Murió hace año y medio, pero siento la necesidad de hablar de él. Cuando se marchó, me sentí como un barco que siempre ha estado anclado a puerto al que alguien, sin previo aviso, suelta las amarras en mitad de la más terrible de las tempestades. Mi padre murió a los 65 años, de cáncer. Puede parecer contradictorio lo que he dicho antes, el cáncer avisa, hay meses en el hospital en los que te preparas para lo peor.
Yo lo hice mal todo. Ni una sola vez, aunque la lógica decía que no había ninguna oportunidad, pensé que perdería esa partida de ajedrez. "Sobrevivió a la posguerra. ¿Por qué no va a poder con esto? La medicina ha avanzado. Es fuerte. Nunca se rinde. Va a poder. Lo vamos a conseguir"
Mis pensamientos siempre se refugiaban en las frases que me ayudaban a respirar con regularidad. Las otras, las que hablaban de sesiones de quimioterapia, las que contenían la palabra tumor o muerte, las apartaba porque, sólo con que asomasen, me era imposible contener las lágrimas. Fueron diez meses de montaña rusa, costaba mucho subir aquella empinada y dolorosa cuesta y bastaba sólo una palabra para bajar en segundos a toda velocidad. El estado de ánimo más inestable que jamás he sentido. Sólo fui consciente de que se iba sin remedio menos de veinticuatro horas antes de su partida. Agarré el teléfono y le dije a mi tía que corriera a despedirse, que el tiempo se había acabado. Nadie creyó en mí, los médicos habían hablado de una semana más, pero lo supe. Siempre hemos sabido sentir juntos.

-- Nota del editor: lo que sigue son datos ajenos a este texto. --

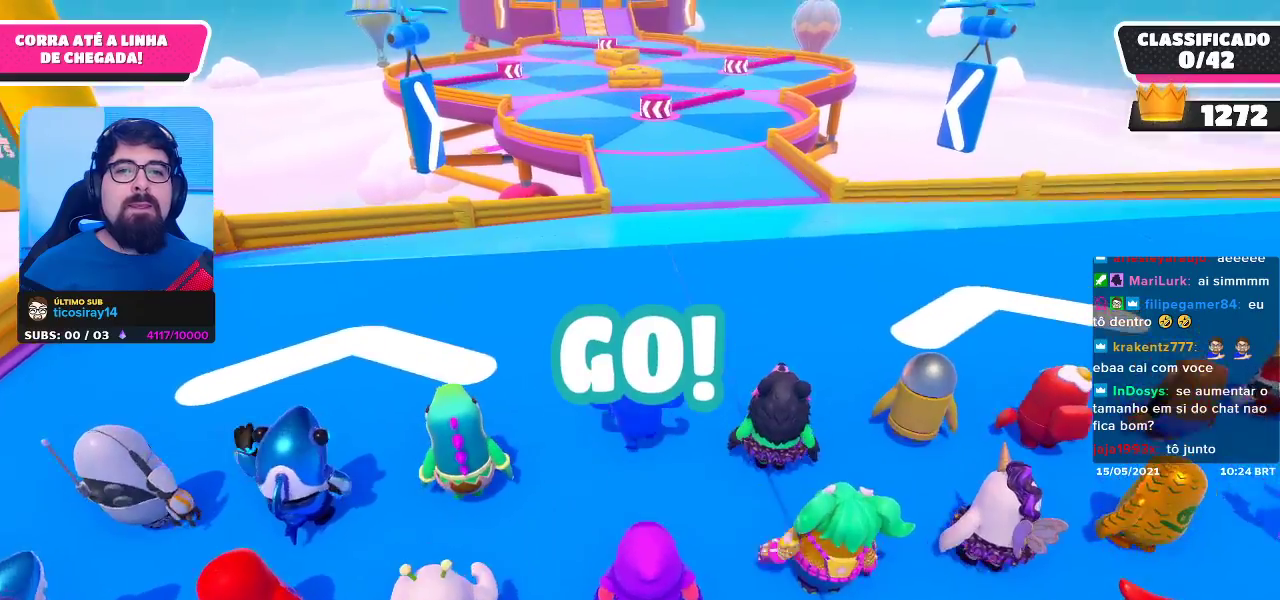
{"buttons": [], "left_stick": "up", "right_stick": "center", "events": []}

Por eso es tan duro vivir sin él.
Muerto no se siente.
Escribimos al unísono un libro. Hablaba de su vida, de relojes de arena, de este tiempo y del que pasó, de las cosas que has hecho y las que sólo has soñado. Fue un camino difícil y hermoso. Lo acabamos sólo unas semanas antes de ese 10 de julio. Todas las conversaciones pendientes se saldaron y según el psicólogo eso me ayudaría a sentirme mejor, menos mal. ¡Mentira!
Las palabras se han quedado en mi memoria pero necesito que me refresque los abrazos y los besos.